* [Assignment] Copy the lines below that contain "middle".

* [Given records]
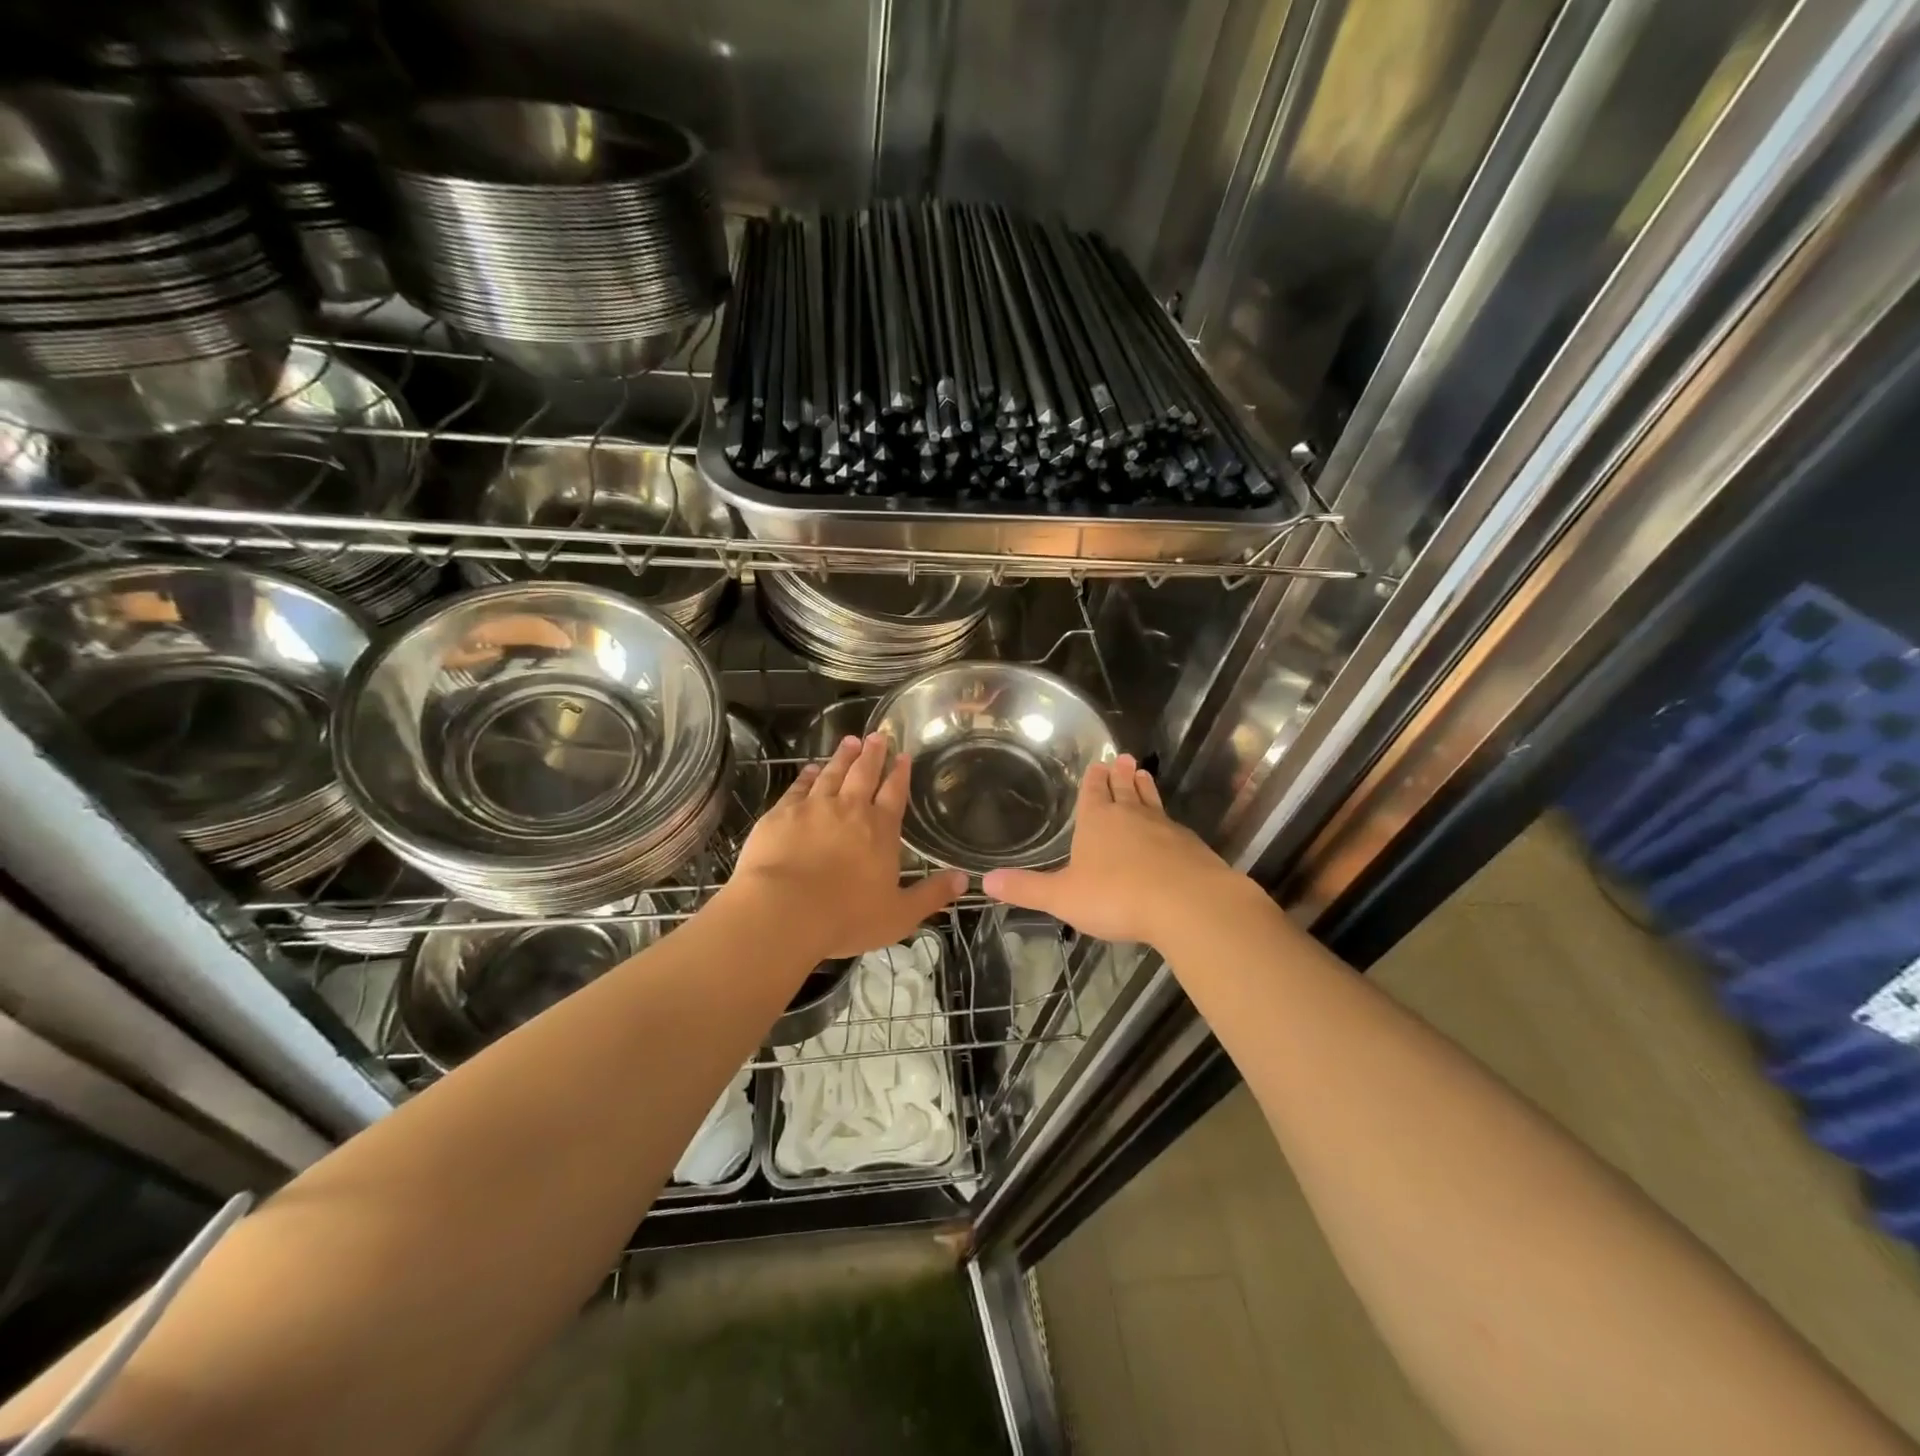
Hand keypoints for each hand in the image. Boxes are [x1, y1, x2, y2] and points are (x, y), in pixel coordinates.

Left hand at [728, 733, 966, 959]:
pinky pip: (798, 787)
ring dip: (842, 757)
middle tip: (877, 735)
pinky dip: (807, 775)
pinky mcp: (781, 814)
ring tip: (850, 741)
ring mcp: (813, 808)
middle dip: (873, 754)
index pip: (894, 794)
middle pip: (864, 774)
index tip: (903, 755)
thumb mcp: (899, 915)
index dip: (900, 773)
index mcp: (880, 830)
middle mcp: (849, 810)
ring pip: (832, 774)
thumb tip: (965, 879)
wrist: (783, 910)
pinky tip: (810, 769)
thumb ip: (931, 895)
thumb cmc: (846, 917)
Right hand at [983, 754, 1248, 948]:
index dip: (1092, 780)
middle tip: (1124, 758)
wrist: (1185, 904)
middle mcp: (1130, 816)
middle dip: (1120, 775)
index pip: (1092, 793)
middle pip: (1124, 789)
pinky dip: (1168, 821)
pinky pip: (1174, 826)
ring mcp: (1164, 829)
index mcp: (1097, 821)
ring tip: (1144, 774)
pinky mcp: (1190, 847)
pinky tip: (1171, 827)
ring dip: (1145, 788)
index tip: (1098, 764)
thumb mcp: (1062, 896)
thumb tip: (986, 880)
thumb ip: (1026, 888)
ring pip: (1151, 801)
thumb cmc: (1115, 896)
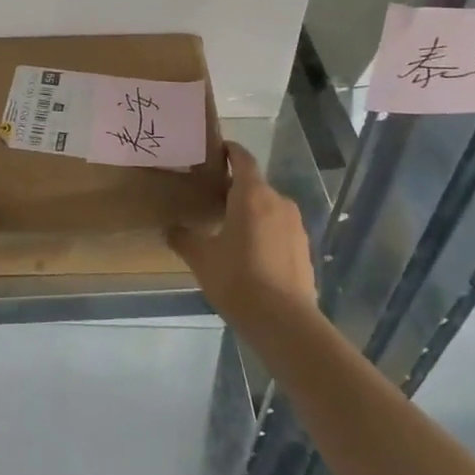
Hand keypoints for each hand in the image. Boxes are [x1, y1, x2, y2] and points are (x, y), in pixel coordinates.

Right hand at [168, 142, 317, 327]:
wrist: (285, 323)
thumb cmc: (238, 279)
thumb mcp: (201, 258)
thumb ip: (184, 238)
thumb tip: (170, 229)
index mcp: (253, 195)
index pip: (243, 159)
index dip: (230, 151)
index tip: (216, 150)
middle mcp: (278, 202)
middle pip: (255, 185)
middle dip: (235, 188)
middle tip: (212, 197)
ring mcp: (296, 227)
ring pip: (269, 208)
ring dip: (251, 212)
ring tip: (230, 228)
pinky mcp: (304, 250)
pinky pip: (280, 230)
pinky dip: (265, 233)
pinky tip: (250, 254)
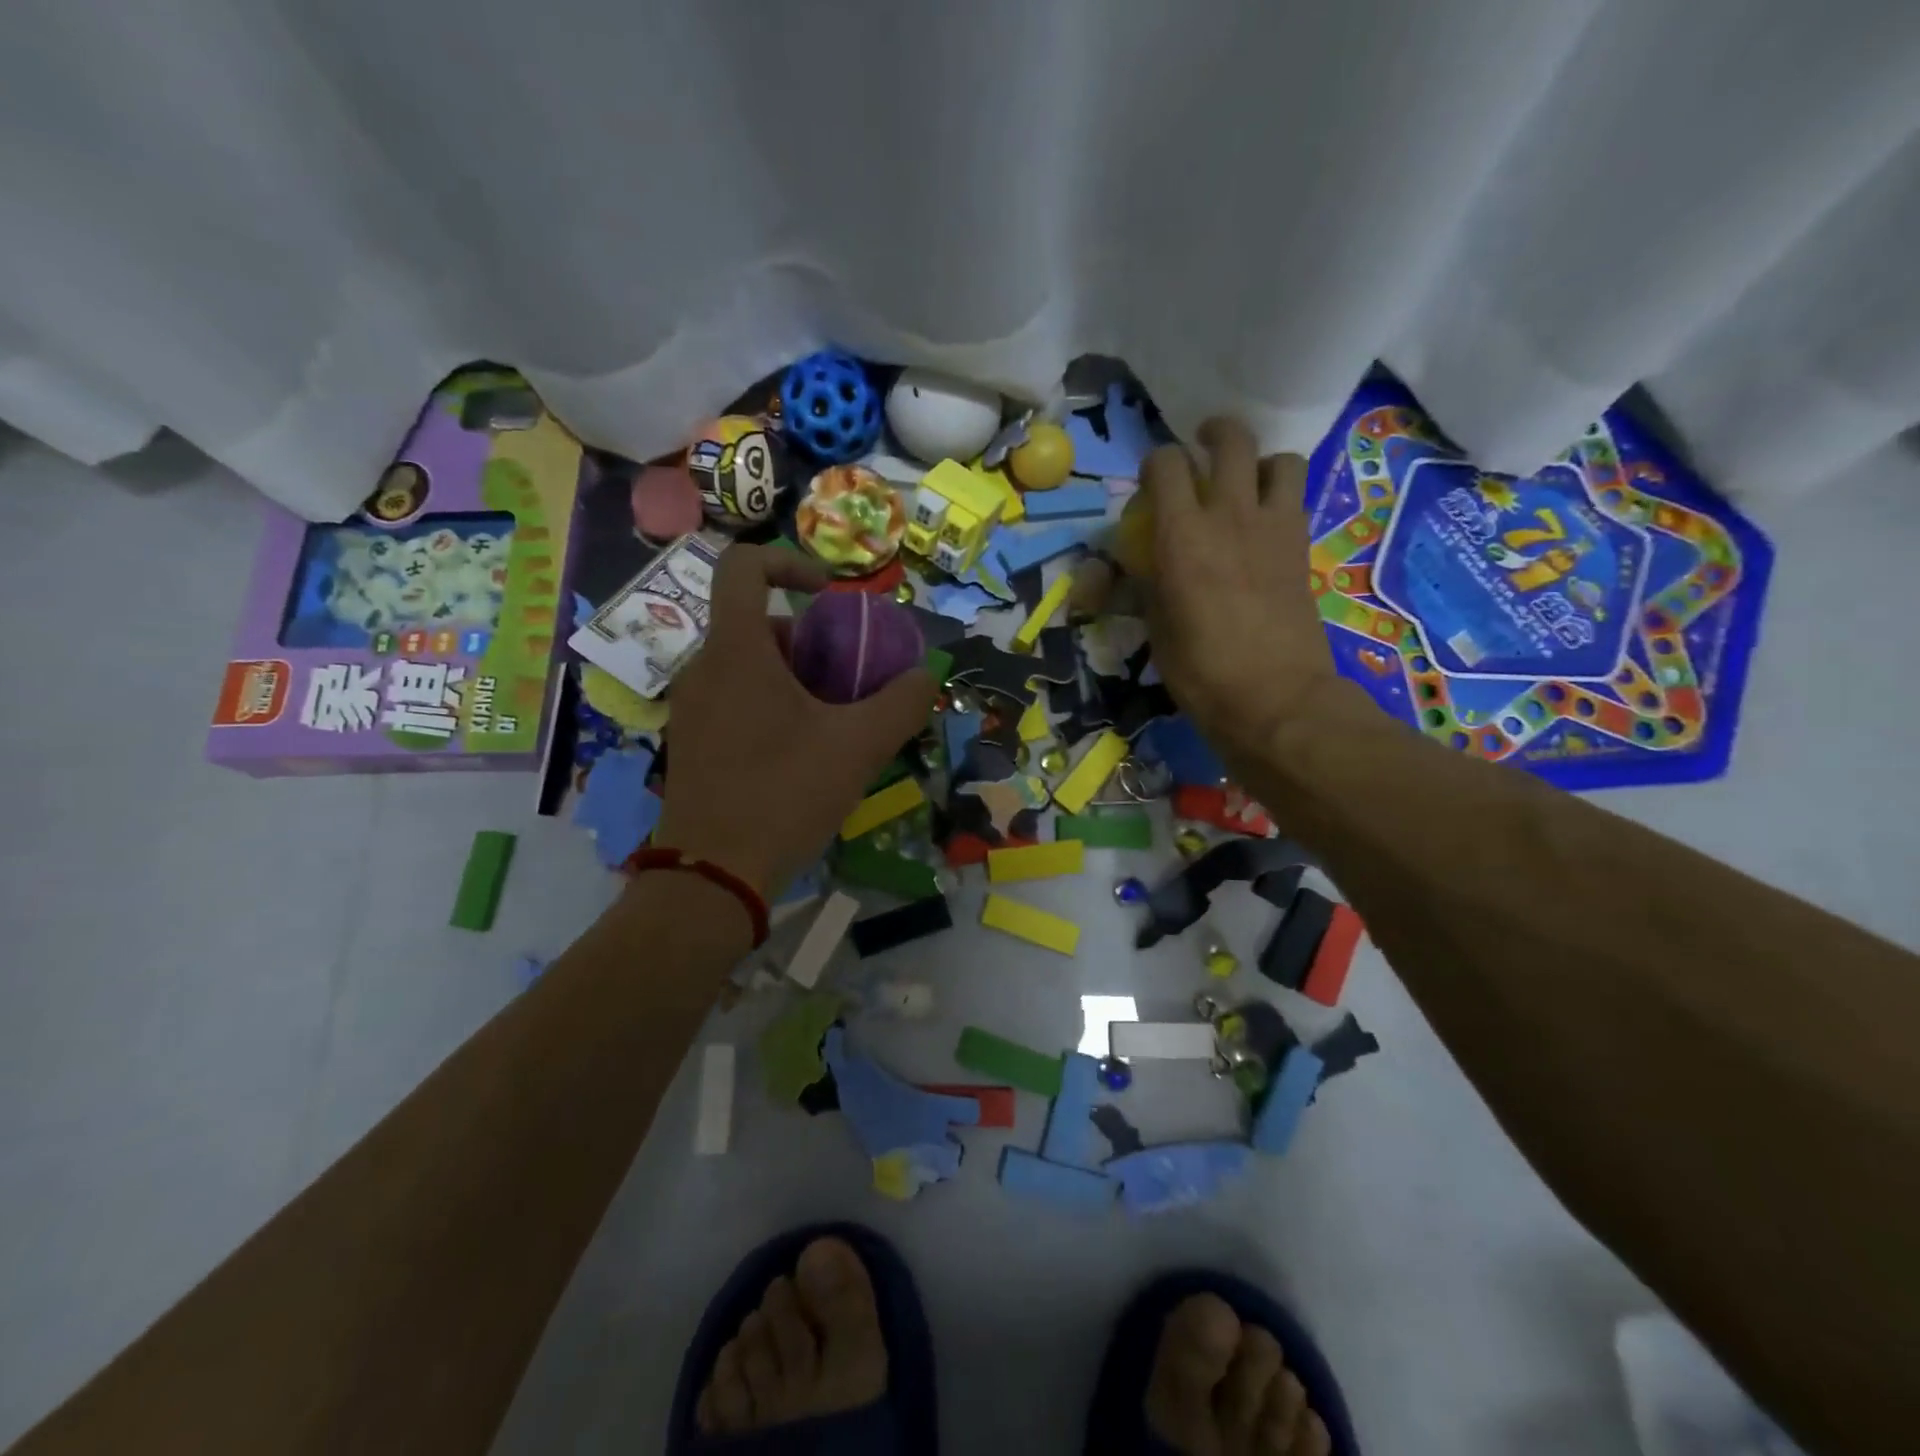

* [Response area]
middle tip: (877, 735)
middle dip: (873, 754)
middle pip: (864, 774)
middle mcp: (849, 810)
middle tip: (1124, 758)
middle mcp: (1130, 816)
middle dip: (1120, 775)
middle pip: (1124, 789)
middle mcp: (278, 202)
middle pip: (255, 185)
middle dip: (235, 188)
middle tip: (212, 197)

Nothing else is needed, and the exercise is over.